Mr Mills continued: "The standard says 1,500 birds per hectare, but could be higher if you rotate your systems - 20,000 per hectare in one state, 10,000 hens per hectare in other states.

"There's even we've just seen a new code come out from one of the welfare groups, a non-government organisation, of 50,000 per hectare."

But Mr Mills says the stocking density is not an issue about welfare. It is more about how to market it to the confused consumer.

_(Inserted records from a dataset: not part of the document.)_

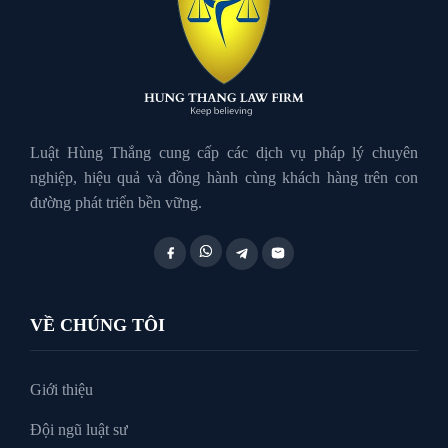
Luật Giao Thông
Luật Hành Chính
Luật Hôn Nhân Gia Đình
Luật Hùng Thắng cung cấp các dịch vụ pháp lý chuyên
nghiệp, hiệu quả và đồng hành cùng khách hàng trên con
đường phát triển bền vững.
Luật Lao Động
Luật Thuế
VỀ CHÚNG TÔI
Tư vấn luật doanh nghiệp
Giới thiệu
Đội ngũ luật sư
Tư Vấn Pháp Luật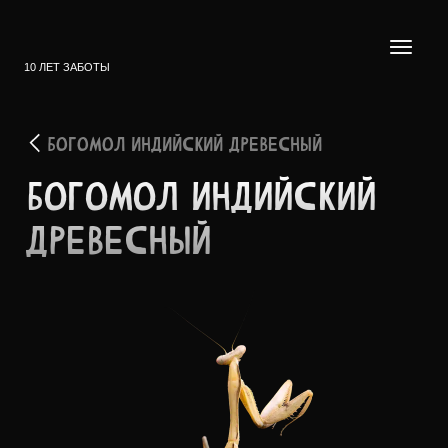
10 ЛЕТ ЗАБОТЫ
БОГОМОЛ ИНДИЙСКИЙ ДРЕВЕСНЫЙ
БОГОМОЛ ИНДИЙ­СКИЙ
ДРЕВЕ­СНЫЙ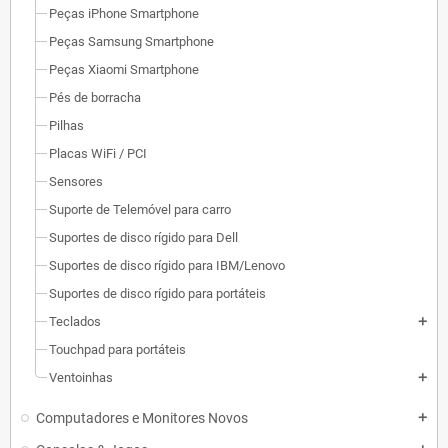
Peças iPhone Smartphone
Peças Samsung Smartphone
Peças Xiaomi Smartphone
Pés de borracha
Pilhas
Placas WiFi / PCI
Sensores
Suporte de Telemóvel para carro
Suportes de disco rígido para Dell
Suportes de disco rígido para IBM/Lenovo
Suportes de disco rígido para portáteis
Teclados
add
Touchpad para portáteis
Ventoinhas
add
Computadores e Monitores Novos
add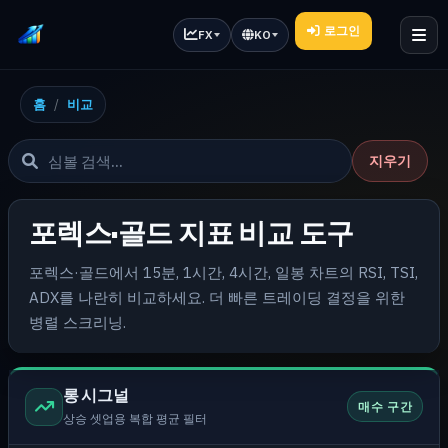
로그인
FX
KO
홈
비교
지우기
포렉스·골드 지표 비교 도구
포렉스·골드에서 15분, 1시간, 4시간, 일봉 차트의 RSI, TSI,
ADX를 나란히 비교하세요. 더 빠른 트레이딩 결정을 위한
병렬 스크리닝.
롱 시그널
매수 구간
상승 셋업용 복합 평균 필터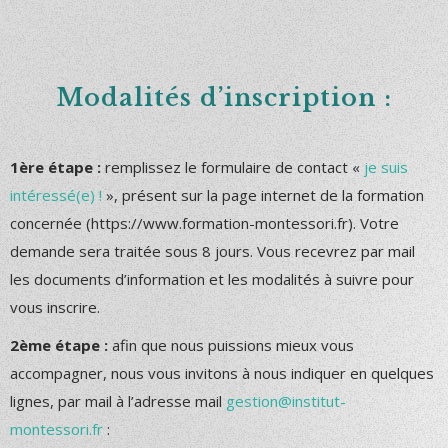
Modalités d’inscription :
1ère étape :
remplissez le formulaire de contact «
je suis
intéressé(e) !
», présent sur la page internet de la formation
concernée (https://www.formation-montessori.fr). Votre
demande sera traitée sous 8 jours. Vous recevrez par mail
les documents d’information et les modalités à suivre pour
vous inscrire.
2ème étape :
afin que nous puissions mieux vous
accompagner, nous vous invitons à nous indiquer en quelques
lignes, par mail à l’adresse mail
gestion@institut-
montessori.fr
: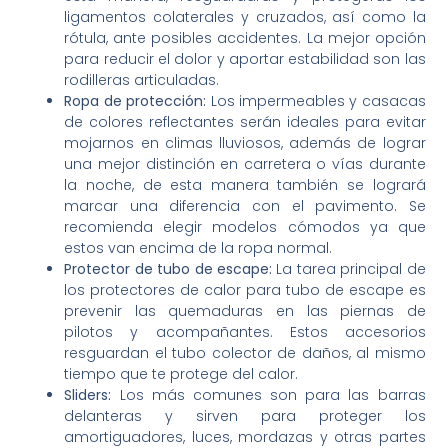
ligamentos colaterales y cruzados, así como la
rótula, ante posibles accidentes. La mejor opción
para reducir el dolor y aportar estabilidad son las
rodilleras articuladas.
Ropa de protección:
Los impermeables y casacas
de colores reflectantes serán ideales para evitar
mojarnos en climas lluviosos, además de lograr
una mejor distinción en carretera o vías durante
la noche, de esta manera también se logrará
marcar una diferencia con el pavimento. Se
recomienda elegir modelos cómodos ya que
estos van encima de la ropa normal.
Protector de tubo de escape:
La tarea principal de
los protectores de calor para tubo de escape es
prevenir las quemaduras en las piernas de
pilotos y acompañantes. Estos accesorios
resguardan el tubo colector de daños, al mismo
tiempo que te protege del calor.
Sliders:
Los más comunes son para las barras
delanteras y sirven para proteger los
amortiguadores, luces, mordazas y otras partes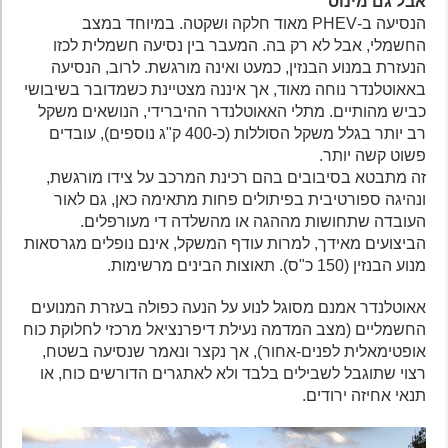
אבל גם מינוס
הנסיעה ב-PHEV מאוד חלקה ושקטה. במיוחד במצב
החשמלי, אבל לא רק בה. המעבר בין נסיעה חשמלית לכזו
הנעזרת במנוע הבנזין, כמעט ואינה מורגשת. לרוב, הנסיעה
באאוטלנדר נוחה מאוד, אך איננה מצטיינת כשמדובר בשיבושי
כביש מהותיים. מתלי האאוטלנדר ההיברידי, הנושאים משקל
רב יותר בגלל משקל הסוללות (כ-400 ק"ג נוספים), עובדים
פשוט קשה יותר.
זה מתבטא בסיבובים בהם רכינת המרכב על צידו מורגשת,
ונהיגה ספורטיבית בפיתולים פחות מתאימה כאן, גם לאור
העובדה שתחושות מההגה או מהשלדה די מעורפלים.
הביצועים מאידך, למרות עודף המשקל, אינם נופלים מגרסאות
מנוע הבנזין (150 כ"ס). תאוצות הבינים מרשימות.
אאוטלנדר אמנם מסוגל לנוע על הנעה כפולה בעזרת המנועים
החשמליים (מצב המדמה נעילת דיפרנציאל מרכזי לחלוקת כוח
אופטימאלית לפנים-אחור), אך נקצר ונאמר שנסיעה בשטח,
רצוי שתוגבל לשבילים בלבד ולא לאתגרים הדורשים כוח, או
תנאי אחיזה ירודים.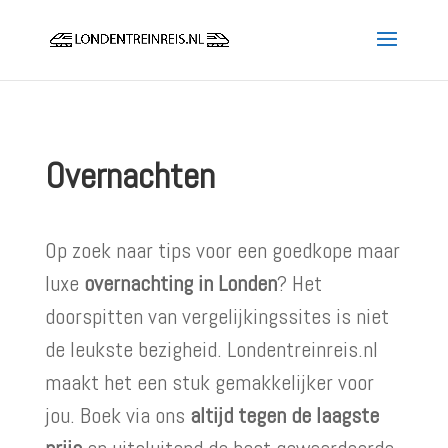
Overnachten
Op zoek naar tips voor een goedkope maar
luxe
overnachting in Londen
? Het
doorspitten van vergelijkingssites is niet
de leukste bezigheid. Londentreinreis.nl
maakt het een stuk gemakkelijker voor
jou. Boek via ons
altijd tegen de laagste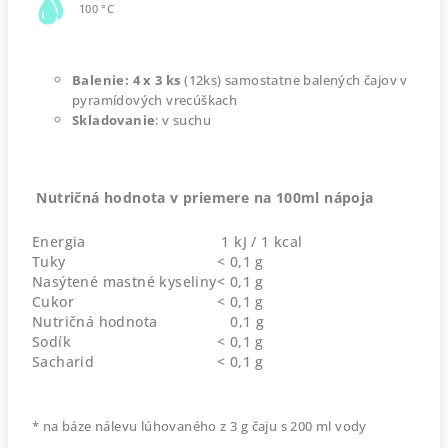
100 °C
Balenie: 4 x 3 ks
(12ks) samostatne balených čajov v
pyramídových vrecúškach
Skladovanie
: v suchu
Nutričná hodnota v priemere na 100ml nápoja
Energia
1 kJ / 1 kcal
Tuky
< 0,1 g
Nasýtené mastné kyseliny
< 0,1 g
Cukor
< 0,1 g
Nutričná hodnota
0,1 g
Sodík
< 0,1 g
Sacharid
< 0,1 g
* na báze nálevu lúhovaného z 3 g čaju s 200 ml vody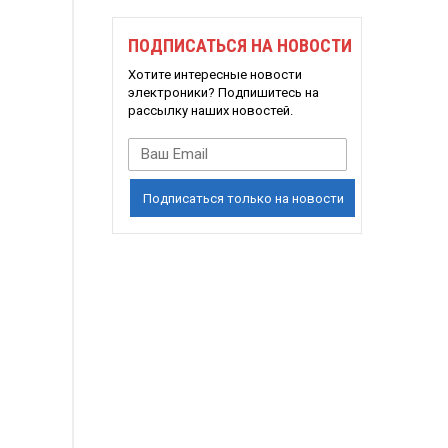
ПОДПИСАТЬСЯ НА НОВОСТИ
Хотите интересные новости
электроники? Подпишитесь на
рассылку наших новостей.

In response to the lack of consensus on free-range standards, a new committee has been formed which Mr Mills now chairs. The Council for Sustainable Egg Farming is in the process of appointing academics and poultry scientists.

He explained: "There's not much we can do to improve welfare anymore that doesn't have a trade-off. If I want to take birds out of cages, and put them in free range, I'll probably have higher incidences of mortality and incidences of illness. There is no good or bad any more."

Federal Agriculture Minister, Barnaby Joyce, is no friend of animal rights groups who want cages banned and free-range made standard, according to ABC Rural.

The minster said: "I'm a sceptic about the whole free-range idea because it's an avenue for bringing in avian influenza into the poultry population."

Mr Joyce refers to research on bird stress, at the University of Sydney, which found 'there's no real differentiation between free range and caged birds'.

But Nadine Van Den Boom, of Nixons free-range, says egg farmers need certainty.

She said: "Nobody really knows what the legal requirements are, so if the government just set a standard that everybody has to comply with, it would be way easier."